← 2026-03-09
Research Community 2026-03-09 Source →

AIの「ブラックボックス」解明に光、機械的解釈可能性がMIT Technology Review 2026ブレークスルー技術に選出

AIモデルの内部動作を解明する「機械的解釈可能性(Mechanistic Interpretability)」が、MIT Technology Reviewの2026年ブレークスルー技術10選に選出されました。Anthropic、OpenAI、Google DeepMindの3社が研究を牽引しており、AIの安全性向上に向けた重要な一歩として注目を集めています。

機械的解釈可能性とは、AIモデル内部の主要な「特徴」とそれらを結ぶ「経路」を詳細にマッピングする手法です。2024年、AnthropicはClaude内部を観察できる「マイクロスコープ」を開発し、マイケル・ジョーダンやゴールデンゲートブリッジなど、認識可能な概念に対応する特徴を特定することに成功しました。この研究では「Golden Gate Claude」と呼ばれる実験も行われ、特定の特徴を人為的に強化することでモデルの挙動がどう変化するかを検証しています。

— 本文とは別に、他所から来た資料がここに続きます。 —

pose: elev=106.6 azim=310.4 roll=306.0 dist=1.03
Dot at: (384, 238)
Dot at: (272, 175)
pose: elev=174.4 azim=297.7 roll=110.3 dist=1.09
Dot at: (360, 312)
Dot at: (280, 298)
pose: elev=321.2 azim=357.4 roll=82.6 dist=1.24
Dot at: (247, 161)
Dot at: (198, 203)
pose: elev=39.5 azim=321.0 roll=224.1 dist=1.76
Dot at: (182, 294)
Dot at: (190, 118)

現在、AI解釈可能性の分野は二つのアプローチに分かれています。Anthropicは「2027年までにAIモデルの問題の大部分を信頼性をもって検出する」という野心的な目標を掲げる一方、Google DeepMindはスパースオートエンコーダーから「実用的な解釈可能性」へと軸足を移しています。OpenAIも社内の機械的解釈可能性ツールを活用し、問題のある訓練を受けたモデルと正常なモデルの内部動作を比較する研究を進めています。

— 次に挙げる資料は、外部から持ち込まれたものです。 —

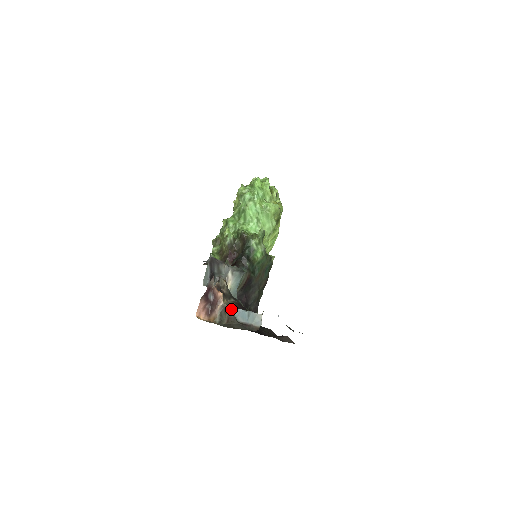
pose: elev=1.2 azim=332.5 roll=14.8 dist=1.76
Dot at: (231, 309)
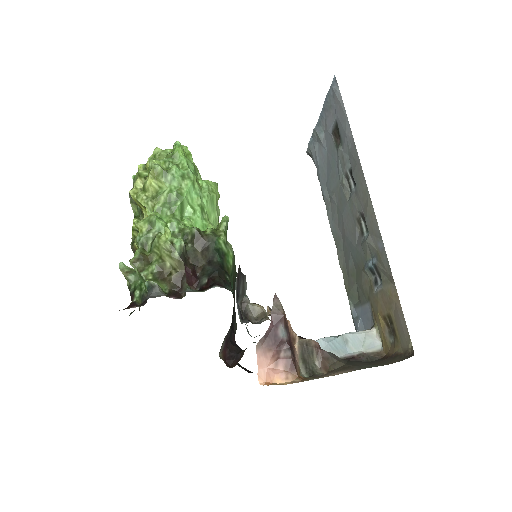
Dot at: (317, 342)
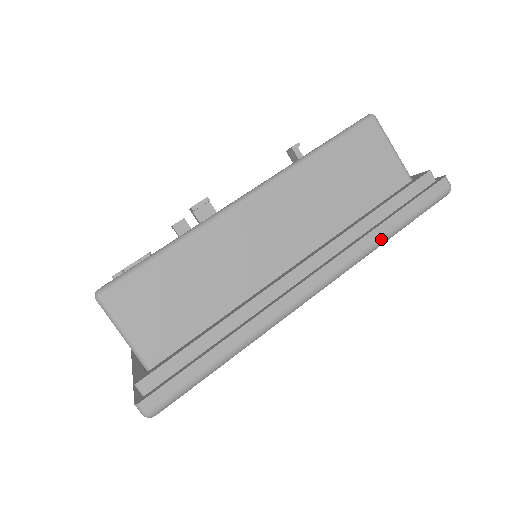
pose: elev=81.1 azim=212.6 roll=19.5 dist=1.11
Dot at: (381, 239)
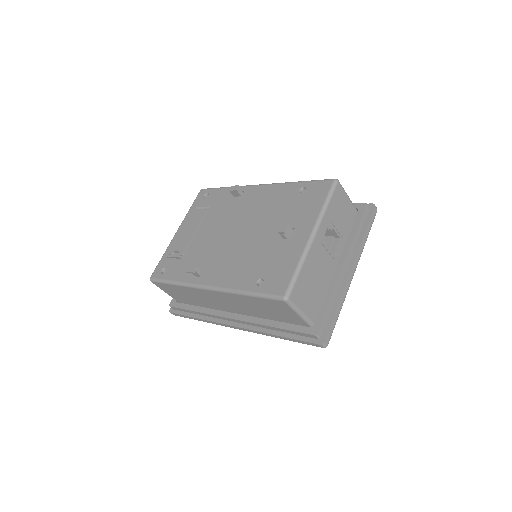
Dot at: occluded
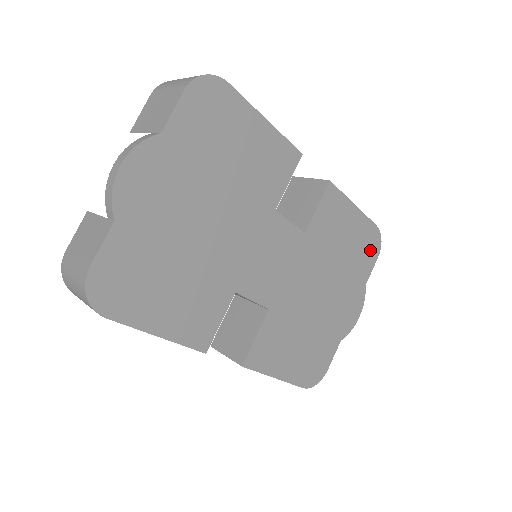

Hacker News上では「AIの『ブラックボックス』問題解決に向けた重要な一歩」として安全性向上への期待が寄せられています。X上でも「Anthropicのマイクロスコープが特徴シーケンス全体を可視化し、予想外の挙動の説明に貢献している」との評価が見られます。この技術の実用化が進めば、危険な能力や欺瞞的な傾向を事前に検出したり、モデルの実際の能力を出力だけでなく内部から評価したりすることが可能になると期待されています。